→ To do
Check every line of the data for the string "anchorLink" and copy the ones that have it.
Material for this task: Begin
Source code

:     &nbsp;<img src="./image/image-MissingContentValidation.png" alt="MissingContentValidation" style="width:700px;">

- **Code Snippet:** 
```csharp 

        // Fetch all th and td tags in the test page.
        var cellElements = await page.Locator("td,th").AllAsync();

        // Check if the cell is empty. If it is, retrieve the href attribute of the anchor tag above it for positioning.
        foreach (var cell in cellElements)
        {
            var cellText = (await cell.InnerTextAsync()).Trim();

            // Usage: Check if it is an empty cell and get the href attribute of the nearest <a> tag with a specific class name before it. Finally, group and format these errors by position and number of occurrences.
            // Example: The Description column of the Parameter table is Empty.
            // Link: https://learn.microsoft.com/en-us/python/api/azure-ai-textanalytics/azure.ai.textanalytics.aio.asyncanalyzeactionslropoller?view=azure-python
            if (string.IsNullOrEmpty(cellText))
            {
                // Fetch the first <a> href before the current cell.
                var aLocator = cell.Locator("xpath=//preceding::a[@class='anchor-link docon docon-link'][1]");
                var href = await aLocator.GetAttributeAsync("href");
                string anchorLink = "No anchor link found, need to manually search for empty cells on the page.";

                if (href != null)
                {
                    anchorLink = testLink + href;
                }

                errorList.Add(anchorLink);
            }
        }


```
Material for this task: End
Material for this task: Begin
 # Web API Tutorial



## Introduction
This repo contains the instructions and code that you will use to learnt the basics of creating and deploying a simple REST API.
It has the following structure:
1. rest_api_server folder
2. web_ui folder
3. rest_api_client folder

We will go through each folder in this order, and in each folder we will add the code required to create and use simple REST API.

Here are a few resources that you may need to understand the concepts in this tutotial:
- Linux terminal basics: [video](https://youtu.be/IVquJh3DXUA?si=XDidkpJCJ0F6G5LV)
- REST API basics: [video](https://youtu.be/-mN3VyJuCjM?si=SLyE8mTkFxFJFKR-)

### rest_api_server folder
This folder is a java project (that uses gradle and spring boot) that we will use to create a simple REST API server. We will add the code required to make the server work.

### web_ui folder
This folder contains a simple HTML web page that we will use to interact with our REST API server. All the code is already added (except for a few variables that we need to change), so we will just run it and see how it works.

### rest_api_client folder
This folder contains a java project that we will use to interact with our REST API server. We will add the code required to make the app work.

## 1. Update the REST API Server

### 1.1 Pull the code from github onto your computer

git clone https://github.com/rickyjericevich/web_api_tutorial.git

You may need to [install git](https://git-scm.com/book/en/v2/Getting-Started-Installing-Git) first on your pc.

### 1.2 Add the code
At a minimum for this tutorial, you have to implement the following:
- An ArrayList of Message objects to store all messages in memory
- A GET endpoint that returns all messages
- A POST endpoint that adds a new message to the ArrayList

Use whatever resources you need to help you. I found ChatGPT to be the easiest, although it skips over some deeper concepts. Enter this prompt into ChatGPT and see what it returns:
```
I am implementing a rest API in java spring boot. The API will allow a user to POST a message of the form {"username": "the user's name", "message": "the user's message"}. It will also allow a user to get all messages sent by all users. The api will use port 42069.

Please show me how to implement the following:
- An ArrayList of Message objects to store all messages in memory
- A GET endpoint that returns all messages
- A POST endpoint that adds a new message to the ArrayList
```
Material for this task: End
Material for this task: Begin
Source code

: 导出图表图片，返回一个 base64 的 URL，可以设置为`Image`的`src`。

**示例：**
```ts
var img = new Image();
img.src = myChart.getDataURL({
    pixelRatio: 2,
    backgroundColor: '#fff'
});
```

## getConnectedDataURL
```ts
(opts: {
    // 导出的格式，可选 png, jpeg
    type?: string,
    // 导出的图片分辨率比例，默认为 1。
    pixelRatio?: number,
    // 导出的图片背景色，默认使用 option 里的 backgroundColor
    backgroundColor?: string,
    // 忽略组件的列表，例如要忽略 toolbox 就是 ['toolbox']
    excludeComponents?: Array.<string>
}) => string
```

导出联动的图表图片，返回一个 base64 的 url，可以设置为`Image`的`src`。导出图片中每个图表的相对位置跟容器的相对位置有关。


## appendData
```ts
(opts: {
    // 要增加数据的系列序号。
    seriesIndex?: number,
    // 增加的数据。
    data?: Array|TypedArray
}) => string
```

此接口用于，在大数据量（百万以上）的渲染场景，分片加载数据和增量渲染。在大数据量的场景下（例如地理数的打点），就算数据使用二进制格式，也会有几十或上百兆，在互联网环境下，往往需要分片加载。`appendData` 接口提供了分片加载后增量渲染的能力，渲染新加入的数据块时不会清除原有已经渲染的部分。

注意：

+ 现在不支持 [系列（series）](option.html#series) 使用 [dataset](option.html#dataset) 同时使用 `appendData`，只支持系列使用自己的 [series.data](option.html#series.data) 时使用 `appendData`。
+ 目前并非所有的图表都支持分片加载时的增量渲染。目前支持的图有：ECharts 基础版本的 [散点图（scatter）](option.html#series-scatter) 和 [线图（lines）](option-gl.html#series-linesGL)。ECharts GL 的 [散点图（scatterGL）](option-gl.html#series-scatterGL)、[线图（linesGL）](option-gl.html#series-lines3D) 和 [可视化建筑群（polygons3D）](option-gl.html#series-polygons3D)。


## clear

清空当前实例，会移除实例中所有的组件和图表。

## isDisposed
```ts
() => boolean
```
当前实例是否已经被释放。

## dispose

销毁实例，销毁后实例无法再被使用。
Material for this task: End
→ Solved problem
                string anchorLink = "No anchor link found, need to manually search for empty cells on the page.";
                    anchorLink = testLink + href;
                errorList.Add(anchorLink);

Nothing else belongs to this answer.